** Exercise directions **
Please extract the complete text below on the Jeopardy guided project, copying it word for word from start to finish.

** Extracted text **
══════════

# Guided Project: Winning Jeopardy

## 1. Jeopardy questions
Jeopardy is a popular TV show in the US where participants answer questions to win money. It's been running for a few decades, and is a major force in popular culture. 
Let's say you want to compete on Jeopardy, and you're looking for any edge you can get to win. In this project, you'll work with a dataset of Jeopardy questions to figure out some patterns in the questions that could help you win.

The dataset is named jeopardy.csv, and contains 20000 rows from the beginning of a full dataset of Jeopardy questions. Each row in the dataset of the file represents a single question on a single episode of Jeopardy. Here are explanations of each column:

<li>Show Number -- the Jeopardy episode number of the show this question was in.

══════════

** Information supplied **
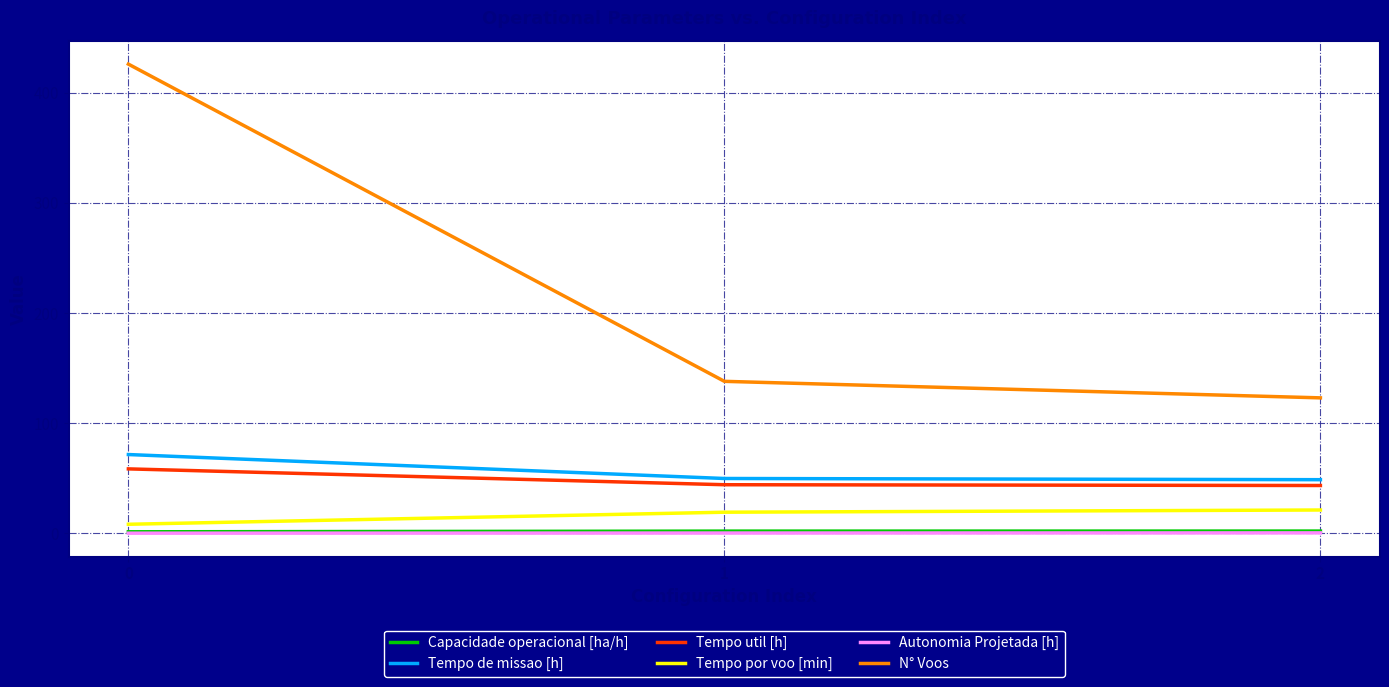

At which label does Tempo por voo [min] first exceed 19?

1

══════════

** Result for this task **
# Guided Project: Winning Jeopardy

## 1. Jeopardy questions
Jeopardy is a popular TV show in the US where participants answer questions to win money. It's been running for a few decades, and is a major force in popular culture. 
Let's say you want to compete on Jeopardy, and you're looking for any edge you can get to win. In this project, you'll work with a dataset of Jeopardy questions to figure out some patterns in the questions that could help you win.

The dataset is named jeopardy.csv, and contains 20000 rows from the beginning of a full dataset of Jeopardy questions. Each row in the dataset of the file represents a single question on a single episode of Jeopardy. Here are explanations of each column:

<li>Show Number -- the Jeopardy episode number of the show this question was in.